Холмс – отвязавшаяся пушка на корабле. Ему закон не писан. То-то автор не доверяет Холмсу огнестрельного оружия. Зато Ватсон не выходит из дома без зубной щетки и револьвера. Впрочем, у Конан Дойла стреляют редко, обычно американцы.
7 января
Ко дню рождения Джеральда Даррелла
Сам я читаю Джеральда Даррелла столько, сколько себя помню. За годы совместной жизни с его книгами я убедился в том, что они помогают от всего – от двоек до старости.
Наши читатели Даррелла образуют всемирное тайное общество. Мы у него вычитывали то, что другим не приходило в голову. В его книгах не было не только правых и левых, но и даже правых и неправых. Герои Даррелла делятся не на положительных и отрицательных, а на людей и зверей. Причем, что редкость среди заядлых любителей животных, Дарреллу нравятся и те и другие. Он считал зло экстравагантностью, забавной причудой, смешным изъяном характера – и научился этому у зверей.

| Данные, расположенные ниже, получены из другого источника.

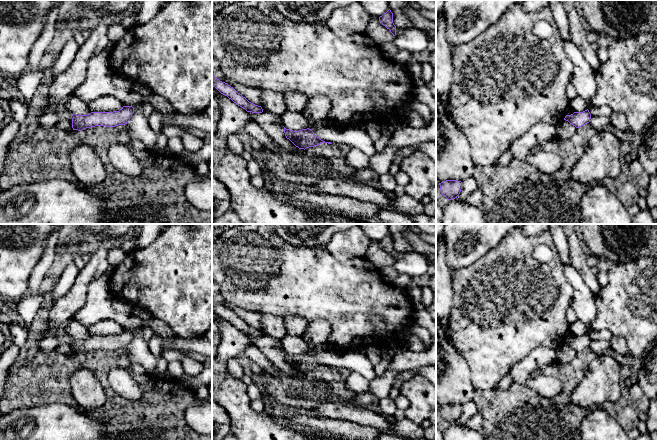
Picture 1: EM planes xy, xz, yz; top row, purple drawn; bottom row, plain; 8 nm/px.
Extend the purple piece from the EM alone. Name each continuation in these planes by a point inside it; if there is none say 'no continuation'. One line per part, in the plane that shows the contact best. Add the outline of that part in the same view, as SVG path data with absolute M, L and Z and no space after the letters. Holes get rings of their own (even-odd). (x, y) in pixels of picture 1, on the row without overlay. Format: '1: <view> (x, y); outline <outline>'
no continuation

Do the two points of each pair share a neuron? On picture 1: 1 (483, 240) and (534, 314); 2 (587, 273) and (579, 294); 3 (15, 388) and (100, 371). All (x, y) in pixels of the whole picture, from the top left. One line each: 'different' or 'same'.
1: different
2: different
3: same

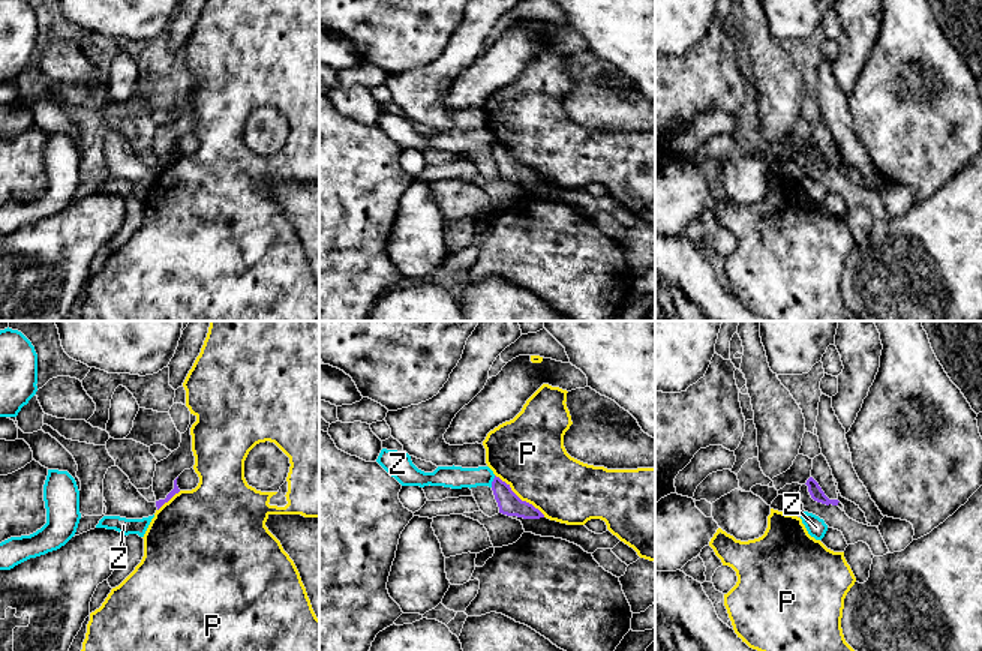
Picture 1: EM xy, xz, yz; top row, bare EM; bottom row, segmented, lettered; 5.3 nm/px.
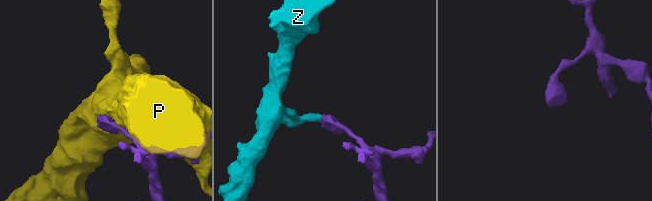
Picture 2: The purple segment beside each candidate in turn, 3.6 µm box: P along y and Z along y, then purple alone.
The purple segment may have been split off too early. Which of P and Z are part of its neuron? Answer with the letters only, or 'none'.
none

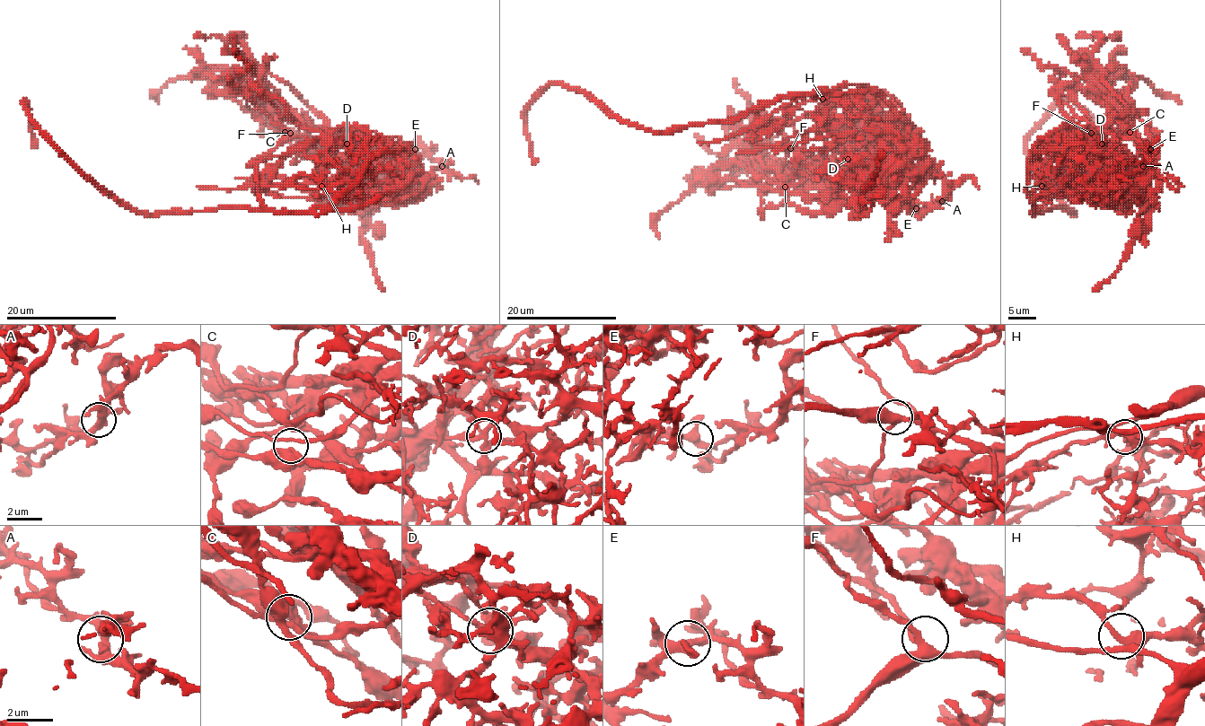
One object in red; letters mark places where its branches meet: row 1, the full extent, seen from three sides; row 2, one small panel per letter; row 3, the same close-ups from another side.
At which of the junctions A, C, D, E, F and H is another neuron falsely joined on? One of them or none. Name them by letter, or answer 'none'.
none

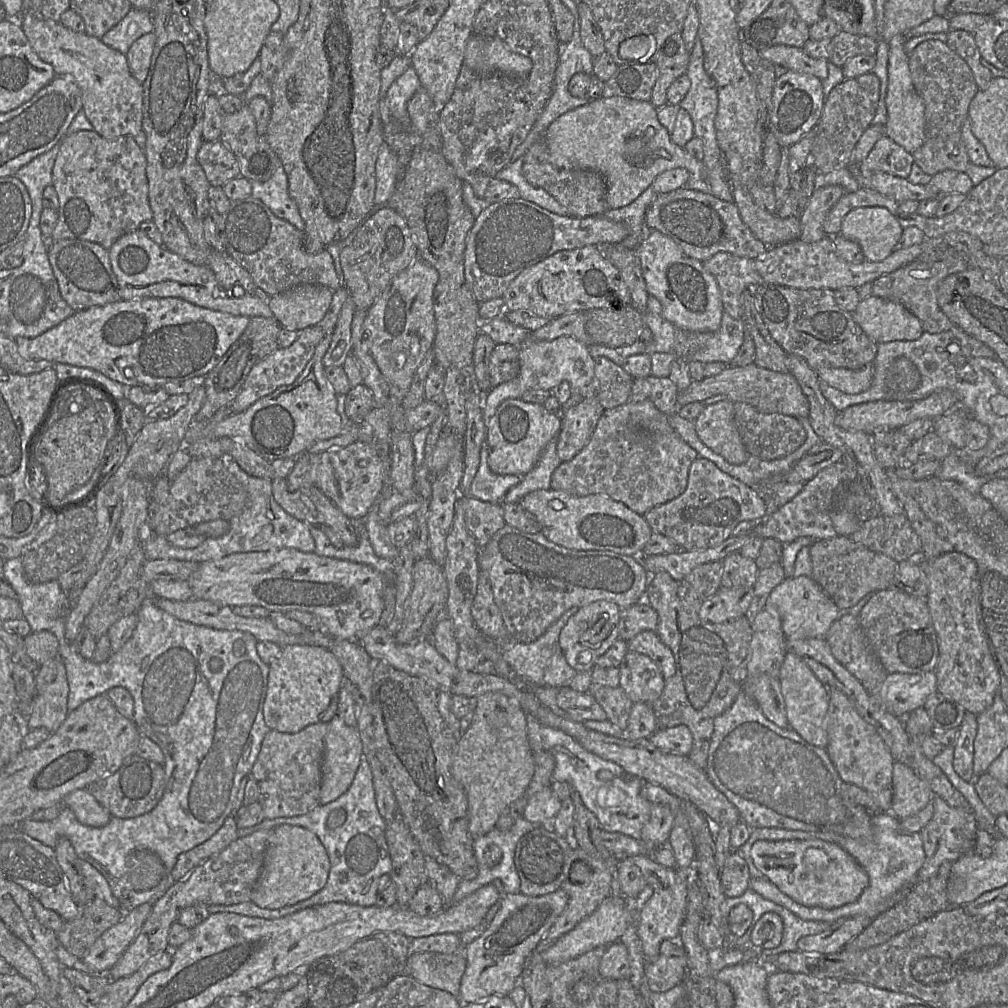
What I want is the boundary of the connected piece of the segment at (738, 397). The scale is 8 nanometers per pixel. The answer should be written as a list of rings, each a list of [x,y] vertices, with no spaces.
[[[755,363],[741,367],[730,366],[718,375],[705,377],[701,381],[692,380],[690,386],[686,390],[678,393],[677,402],[679,406],[684,406],[688,403],[704,401],[707,398],[720,394],[726,395],[732,402],[745,402],[750,404],[762,413],[780,413],[798,419],[809,417],[810,414],[808,399],[804,395],[799,382],[790,372],[782,373],[761,368]]]

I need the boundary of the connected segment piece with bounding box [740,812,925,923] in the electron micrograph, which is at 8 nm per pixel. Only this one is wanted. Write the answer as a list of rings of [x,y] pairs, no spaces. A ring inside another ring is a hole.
[[[891,812],[872,813],[872,837],[869,840],[854,839],[834,832],[790,830],[775,827],[753,828],[747,842],[740,848],[741,855],[748,853],[748,857],[750,857],[752,845],[759,840],[824,840],[832,842],[843,848],[868,874],[869,884],[859,898],[854,902],[836,908],[804,906],[782,892],[767,877],[751,876],[750,887],[755,892],[763,898],[787,908],[803,920],[834,923],[841,918],[855,915],[866,915],[873,920],[901,901],[917,882],[921,882],[917,881],[917,873],[925,860],[921,834],[920,832],[901,833],[899,819]]]

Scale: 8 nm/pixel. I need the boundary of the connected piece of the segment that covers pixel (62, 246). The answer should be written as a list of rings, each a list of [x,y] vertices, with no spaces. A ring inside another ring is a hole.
[[[80,239],[48,241],[48,258],[61,297],[74,310],[82,311],[121,300],[109,251],[100,244]]]

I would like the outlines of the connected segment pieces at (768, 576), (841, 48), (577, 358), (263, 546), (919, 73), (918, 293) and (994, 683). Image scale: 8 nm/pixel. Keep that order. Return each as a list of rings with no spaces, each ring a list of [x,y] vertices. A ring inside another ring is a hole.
[[[781,562],[759,570],[756,583],[753,586],[753,596],[748,615],[753,617],[764,609],[772,590],[786,579]]]
[[[840,31],[831,39],[829,45],[829,59],[836,66],[843,67],[851,58],[857,55],[875,55],[879,37],[855,35]]]
[[[562,336],[551,341],[534,341],[531,339],[525,339],[521,344],[519,344],[518,348],[520,360],[519,375],[511,381],[499,384],[483,395],[482,410],[486,420],[486,425],[487,419],[491,418],[495,414],[498,406],[506,399],[520,398],[521,395],[528,390],[551,391],[563,381],[570,383],[574,390],[579,390],[589,385],[595,377],[594,359],[589,352],[589,347],[573,337]]]
[[[227,457],[227,468],[236,479],[245,487],[249,500],[243,512],[231,518],[229,521],[229,531],[217,538],[206,538],[202,543],[194,548],[180,548],[172,545],[165,536],[152,533],[148,528],[148,517],[144,533],[142,533],[142,547],[147,560],[172,558],[185,561],[203,562],[217,560],[233,553],[243,552],[265,552],[281,548],[294,548],[302,552],[313,552],[315,541],[311,535],[309,525],[287,513],[274,499],[272,493],[271,480],[254,477],[245,472],[239,464]],[[267,524],[273,526],[272,535],[268,540],[253,545],[253,538],[260,529]]]
[[[929,39],[921,42],[918,44],[915,49],[912,51],[912,53],[909,55],[909,71],[911,74],[912,82],[914,85],[914,88],[917,92],[917,94],[922,98],[924,104],[925,104],[925,140],[924,143],[920,148],[918,148],[916,151],[913,152],[914,160],[916,164],[919,165],[919,167],[928,175],[934,176],[935,174],[942,172],[944,170],[956,170],[959,172],[966,172],[966,169],[970,163],[970,159],[968,156],[968,153],[966,151],[966,147],[964,145],[964,142],[962,140],[962,124],[965,121],[966,118],[969,117],[969,107],[971,104],[971,101],[973,100],[974,96],[978,92],[978,87],[973,75],[972,70],[968,66],[968,64],[953,50],[951,50],[948,45],[938,39]]]
[[[943,240],[938,241],[934,251],[925,253],[896,271],[876,279],[873,282],[873,295],[902,304],[920,319],[926,332],[933,334],[946,332],[954,324],[938,304],[937,288],[947,276],[962,272],[969,267],[965,255],[959,254]]]
[[[949,552],[932,559],[921,559],[920,564],[927,577],[926,601],[939,646],[935,669],[937,691],[959,703],[966,712],[980,714],[992,705],[999,691],[1000,675],[979,621],[976,562],[960,552]]]

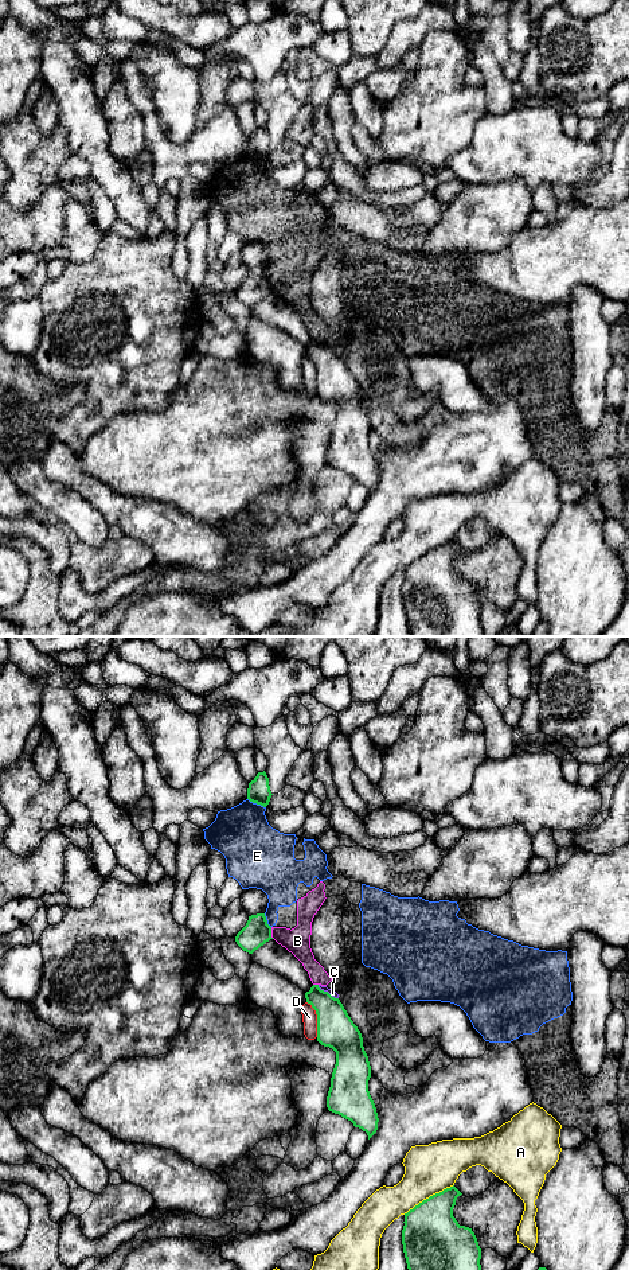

Разве может быть зло в мире животных? Они же не доросли до зла – их никто не изгонял из райского сада. Даррелла, кажется, тоже. (Одна из его книг о Корфу так и называется: “Сад богов”.) Это помогло Дарреллу создать свою обаятельную анималистскую прозу. Удерживаясь на грани, отделяющей ученое занудство от дилетантского умиления, он заманивал и тех, кто чувствовал себя чужим в мире животных.
Они у него никогда не превращаются в диснеевских зверюшек. Звери у Даррелла всегда остаются самими собой. Они не люди, этим и интересны. Даррелл ценил в звере индивидуальность, инакость, непохожесть на других. Поэтому у Даррелла нет неинтересных животных: головастика он описывает с не меньшим восторгом, чем леопарда.
Прелесть зверя для Даррелла не в том, что он красивый или тем более полезный, а в том, что он другой. Обычно человек ставит “другого” выше себя. Другим может быть дух, Бог, великая природа, даже неумолимый закон исторической необходимости. Но возможна и обратная метафизика – теология, вектор которой направлен вниз. Об этом и писал Даррелл.
8 января
Ко дню рождения Су Ши
На Западе художник творил в надежде, что его шедевры смогут соперничать с вечностью. Гораций сравнивает свои стихи с самым долговечным из всего, что он знал, – с “царственными пирамидами”.
Автор китайского аналога “Памятника” поэт Су Ши (1037–1101) называет свои сочинения “большим полноводным потоком, который стремится вперед, выбирая неведомый путь”.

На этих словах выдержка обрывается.